Jetzt kommt H2 ins Spiel und auf einmal beruhigt sich das Bild. Eine Systemumstellung auf Wasserstoff ist schon heute möglich mit verhältnismäßig wenig aufwand. Tankstellen werden umgerüstet, die Infrastruktur bleibt weitestgehend gleich. Es müssen kaum technische Hürden überwunden werden, welche "vielleicht irgendwann mal in der Zukunft“ möglich sind. Man muss lediglich für eine Co2 neutrale Herstellung sorgen und die Tankstellen umrüsten. Fertig!
H2 hat sogar noch einen tollen anderen Nebeneffekt, jeder kann theoretisch H2 fahren, H2 kann auch in alten Verbrennern eingesetzt werden was eine ganze Autokultur am Leben halten kann.
Einen kompletten Systemwechsel sehe ich beim E-Auto in absehbarer Zeit nicht. „Ja, aber es kann ja ein Teil der Bevölkerung…“ Ist nicht zielführend und führt nur zu dem Effekt, dass nichts richtig gemacht wird.

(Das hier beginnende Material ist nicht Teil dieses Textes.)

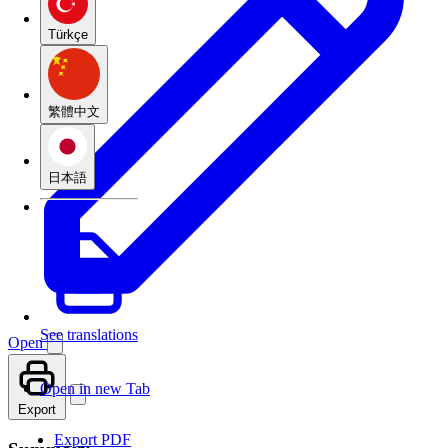
Türkçe
繁體中文
日本語
See translations
Open
Open in new Tab
Export
Export PDF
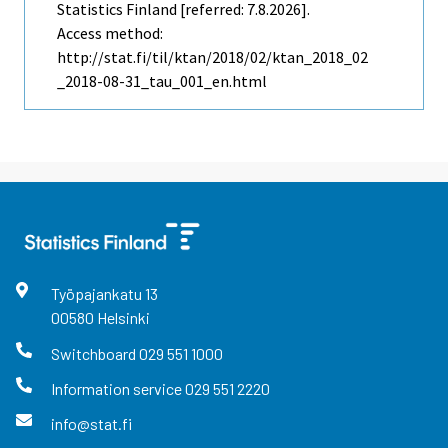
Statistics Finland [referred: 7.8.2026].
Access method:
http://stat.fi/til/ktan/2018/02/ktan_2018_02
_2018-08-31_tau_001_en.html
Työpajankatu
13
00580
Helsinki
Switchboard
029 551 1000
Information service
029 551 2220
info@stat.fi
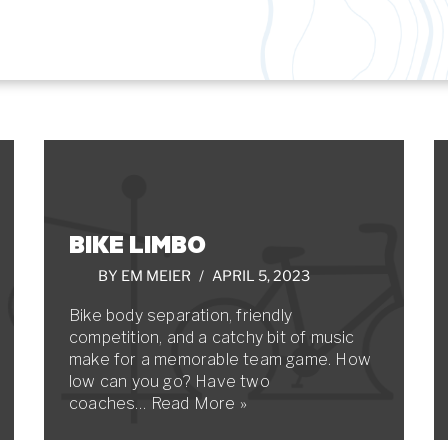
BIKE LIMBO
BY
EM MEIER
APRIL 5, 2023
Bike body separation, friendly
competition, and a catchy bit of music
make for a memorable team game. How
low can you go? Have two
coaches…
Read More »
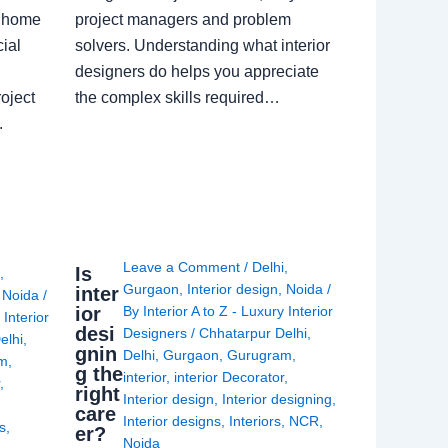
a home
project managers and problem
ial
solvers. Understanding what interior
designers do helps you appreciate
oject
the complex skills required…
.
Leave a Comment
/
Delhi
,
Is
i
,
Gurgaon
,
Interior design
,
Noida
/
inter
,
Noida
/
ior
By
Interior A to Z - Luxury Interior
 Interior
desi
Designers
/
Chhatarpur Delhi
,
elhi
,
gnin
Delhi
,
Gurgaon
,
Gurugram
,
am
,
g the
interior
,
interior Decorator
,
r
,
right
Interior design
,
Interior designing
,
care
Interior designs
,
Interiors
,
NCR
,
ns
,
er?
Noida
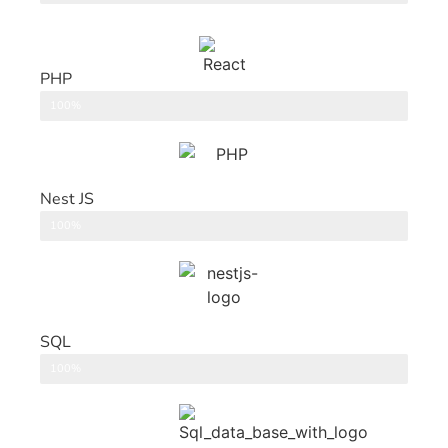
PHP
Back End
100%
Nest JS
Back End
100%
SQL
DataBase
100%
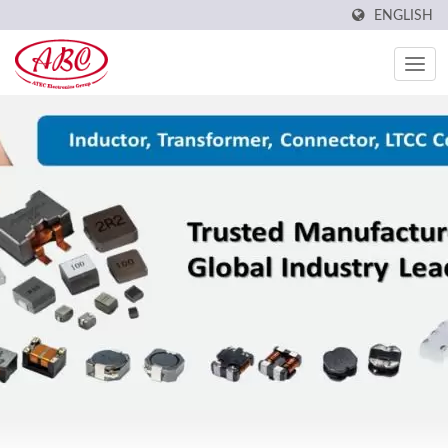
ENGLISH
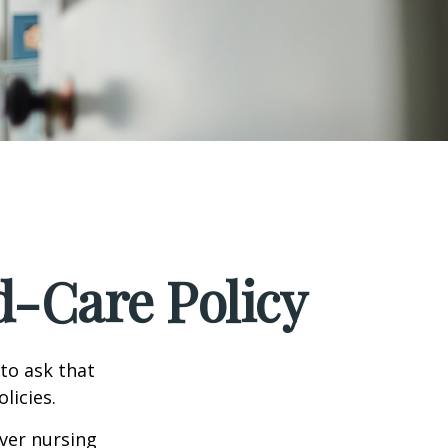
d-Care Policy
to ask that
licies.
ver nursing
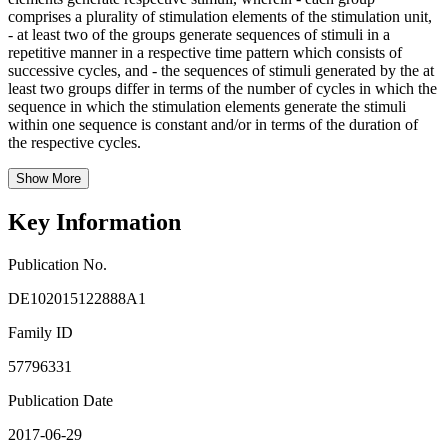
comprises a plurality of stimulation elements of the stimulation unit,
- at least two of the groups generate sequences of stimuli in a
repetitive manner in a respective time pattern which consists of
successive cycles, and - the sequences of stimuli generated by the at
least two groups differ in terms of the number of cycles in which the
sequence in which the stimulation elements generate the stimuli
within one sequence is constant and/or in terms of the duration of
the respective cycles.
Show More
Key Information
Publication No.
DE102015122888A1
Family ID
57796331
Publication Date
2017-06-29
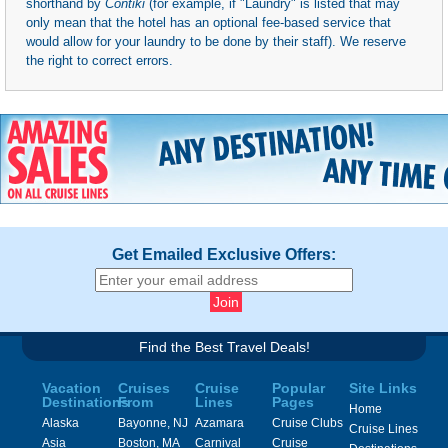
shorthand by
Contiki
(for example, if "Laundry" is listed that may
only mean that the hotel has an optional fee-based service that
would allow for your laundry to be done by their staff). We reserve
the right to correct errors.
Get Emailed Exclusive Offers:
Find the Best Travel Deals!
Vacation
Cruises
Cruise
Popular
Site Links
Destinations
From
Lines
Pages
Home
Alaska
Bayonne, NJ
Azamara
Cruise Clubs
Cruise Lines
Asia
Boston, MA
Carnival
Cruise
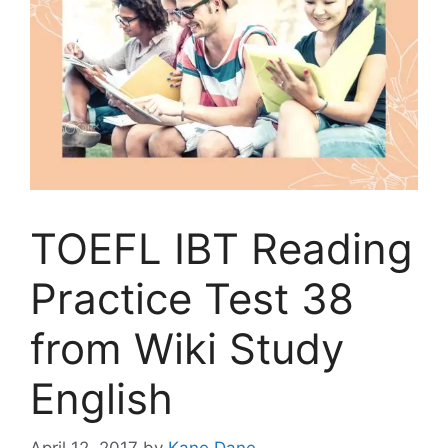
TOEFL IBT Reading
Practice Test 38
from Wiki Study
English
April 12, 2017
by
Kane Dane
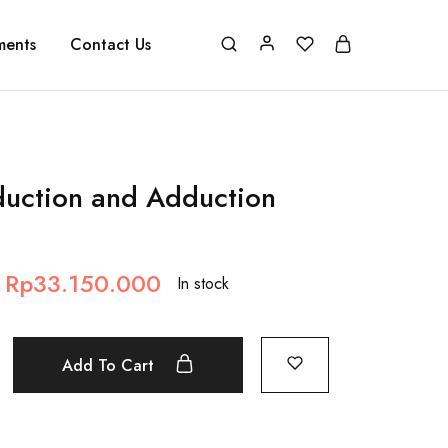
ments
Contact Us
duction and Adduction
Rp
33.150.000
In stock
Add To Cart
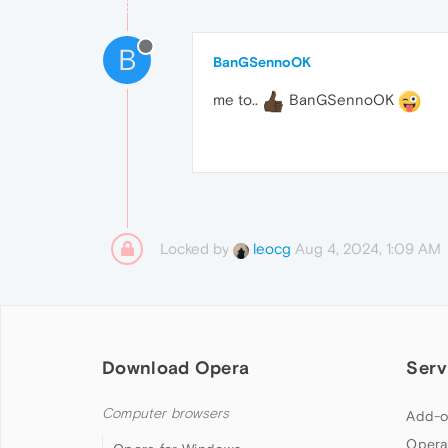
B
BanGSennoOK
me to..
BanGSennoOK
Locked by
Aug 4, 2024, 1:09 AM
leocg
Download Opera
Serv
Computer browsers
Add-o
Opera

Das E-Auto ist ein Bremser des Systemwechsels, die volle Konzentration auf H2 wird für einen schnelleren Wechsel sorgen. Toyota fährt hier einen mutigen Weg, den ich als richtig erachte, die volle Konzentration auf die Technologie, die am ehesten allen Ansprüchen gerecht werden kann.
Nun möchte ich noch etwas zu mir als Fahrer sagen, denn wie gesagt, der Umweltaspekt ist bei mir nur nebensächlich.
E-Autos fahren sich toll, ich mag die Stille, ich mag den Durchzug.
Aber: Autofahren bedeutet für mich Freiheit. Ich will zu jederzeit hinfahren wohin ich will mit so wenig Stopps wie ich will. Ich will, wenn ich in Hamburg bin und meine Schwester mich nachts um 2 weinend aus München anruft, in mein Auto steigen und non-Stop durch die Nacht fahren. Ich will auf meine Kykladeninsel in mein Berghaus fahren, wo der Wagen am Straßenrand weit weg vom Haus steht. Ich will mir morgen mein Zelt schnappen können und irgendwo ins nirgendwo fahren können ohne zu planen!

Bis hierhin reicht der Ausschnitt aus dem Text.